## BEGIN READING PASSAGE

@ducklings/workers

Minimal DuckDB WASM for Cloudflare Workers. Async API with full TypeScript support.

Important: This package requires a Cloudflare Workers Paid Plan due to the WASM size (~9.7MB). The free plan has a 3MB limit, while paid plans support up to 10MB.

Extension note: The default workers build excludes DuckDB's json extension to stay within Cloudflare's deployment size budget. JSON functions, the ::JSON type alias, and read_json() are therefore not available in the standard @ducklings/workers package.

## END READING PASSAGE

GIVEN TASK A: Extract the lines of the records from the one containing "collectors: P. M. Peterson & Ó. Tovar" through the one containing "order: Ranunculales", both included, and reproduce them unchanged.
The records have no connection to the package page.

## BEGIN MATERIAL FOR THE TASK

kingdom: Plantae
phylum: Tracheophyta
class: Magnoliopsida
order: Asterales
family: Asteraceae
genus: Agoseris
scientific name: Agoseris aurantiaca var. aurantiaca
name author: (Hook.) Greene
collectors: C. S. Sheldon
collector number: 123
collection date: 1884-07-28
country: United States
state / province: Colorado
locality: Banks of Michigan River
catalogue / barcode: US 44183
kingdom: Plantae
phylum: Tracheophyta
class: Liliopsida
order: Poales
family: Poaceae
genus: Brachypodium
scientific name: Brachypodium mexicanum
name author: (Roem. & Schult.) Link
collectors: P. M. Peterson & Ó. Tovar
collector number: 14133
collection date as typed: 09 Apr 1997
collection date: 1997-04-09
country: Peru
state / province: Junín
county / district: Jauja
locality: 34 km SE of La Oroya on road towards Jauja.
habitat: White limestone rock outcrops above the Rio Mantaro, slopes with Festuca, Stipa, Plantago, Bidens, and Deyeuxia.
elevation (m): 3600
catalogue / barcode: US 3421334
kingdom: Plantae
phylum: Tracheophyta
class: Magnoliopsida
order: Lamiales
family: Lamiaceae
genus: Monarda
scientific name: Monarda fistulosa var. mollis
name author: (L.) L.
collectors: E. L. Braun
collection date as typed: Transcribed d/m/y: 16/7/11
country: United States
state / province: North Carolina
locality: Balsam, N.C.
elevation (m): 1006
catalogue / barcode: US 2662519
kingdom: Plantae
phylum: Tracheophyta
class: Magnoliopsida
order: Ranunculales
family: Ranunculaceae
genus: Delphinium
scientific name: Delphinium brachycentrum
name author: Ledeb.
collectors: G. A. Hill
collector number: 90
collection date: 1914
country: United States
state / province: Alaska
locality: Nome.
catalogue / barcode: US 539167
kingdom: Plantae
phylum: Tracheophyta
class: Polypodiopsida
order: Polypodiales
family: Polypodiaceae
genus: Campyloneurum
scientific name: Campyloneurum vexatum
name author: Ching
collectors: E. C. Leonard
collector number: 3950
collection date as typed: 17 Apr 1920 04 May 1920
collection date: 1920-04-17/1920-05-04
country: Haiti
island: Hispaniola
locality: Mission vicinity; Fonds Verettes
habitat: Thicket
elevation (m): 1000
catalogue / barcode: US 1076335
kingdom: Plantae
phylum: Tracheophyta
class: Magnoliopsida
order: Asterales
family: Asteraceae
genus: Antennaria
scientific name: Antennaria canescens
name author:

## END MATERIAL FOR THE TASK

GIVEN TASK B: Summarize the package page in two sentences.

CORRECT OUTPUT A:
collectors: P. M. Peterson & Ó. Tovar
collector number: 14133
collection date as typed: 09 Apr 1997
collection date: 1997-04-09
country: Peru
state / province: Junín
county / district: Jauja
locality: 34 km SE of La Oroya on road towards Jauja.
habitat: White limestone rock outcrops above the Rio Mantaro, slopes with Festuca, Stipa, Plantago, Bidens, and Deyeuxia.
elevation (m): 3600
catalogue / barcode: US 3421334
kingdom: Plantae
phylum: Tracheophyta
class: Magnoliopsida
order: Lamiales
family: Lamiaceae
genus: Monarda
scientific name: Monarda fistulosa var. mollis
name author: (L.) L.
collectors: E. L. Braun
collection date as typed: Transcribed d/m/y: 16/7/11
country: United States
state / province: North Carolina
locality: Balsam, N.C.
elevation (m): 1006
catalogue / barcode: US 2662519
kingdom: Plantae
phylum: Tracheophyta
class: Magnoliopsida
order: Ranunculales

CORRECT OUTPUT B: @ducklings/workers is a minimal DuckDB WASM build for Cloudflare Workers with an async API and full TypeScript support. At about 9.7MB it requires a Workers Paid Plan because the free plan is limited to 3MB, and its default build leaves out DuckDB's json extension to stay within the size budget, so JSON functions, the ::JSON type alias, and read_json() are unavailable.